Drop the pictures and repeat the remaining data exactly.

--- Given information Enclosed Below ---

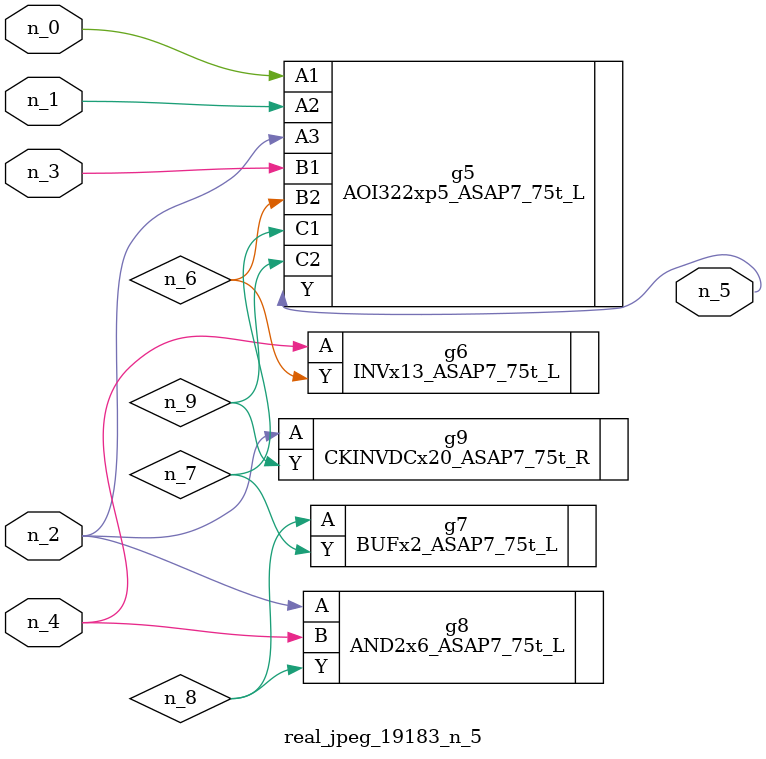
<source format=v>
module real_jpeg_19183_n_5 (n_4, n_0, n_1, n_2, n_3, n_5);

input n_4;
input n_0;
input n_1;
input n_2;
input n_3;

output n_5;

wire n_8;
wire n_6;
wire n_7;
wire n_9;

AOI322xp5_ASAP7_75t_L g5 ( 
.A1(n_0),
.A2(n_1),
.A3(n_2),
.B1(n_3),
.B2(n_6),
.C1(n_7),
.C2(n_9),
.Y(n_5)
);

AND2x6_ASAP7_75t_L g8 ( 
.A(n_2),
.B(n_4),
.Y(n_8)
);

CKINVDCx20_ASAP7_75t_R g9 ( 
.A(n_2),
.Y(n_9)
);

INVx13_ASAP7_75t_L g6 ( 
.A(n_4),
.Y(n_6)
);

BUFx2_ASAP7_75t_L g7 ( 
.A(n_8),
.Y(n_7)
);


endmodule
</source>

--- End of Enclosed Given information ---

Output of the task:
<source format=v>
module real_jpeg_19183_n_5 (n_4, n_0, n_1, n_2, n_3, n_5);

input n_4;
input n_0;
input n_1;
input n_2;
input n_3;

output n_5;

wire n_8;
wire n_6;
wire n_7;
wire n_9;

AOI322xp5_ASAP7_75t_L g5 ( 
.A1(n_0),
.A2(n_1),
.A3(n_2),
.B1(n_3),
.B2(n_6),
.C1(n_7),
.C2(n_9),
.Y(n_5)
);

AND2x6_ASAP7_75t_L g8 ( 
.A(n_2),
.B(n_4),
.Y(n_8)
);

CKINVDCx20_ASAP7_75t_R g9 ( 
.A(n_2),
.Y(n_9)
);

INVx13_ASAP7_75t_L g6 ( 
.A(n_4),
.Y(n_6)
);

BUFx2_ASAP7_75t_L g7 ( 
.A(n_8),
.Y(n_7)
);


endmodule
</source>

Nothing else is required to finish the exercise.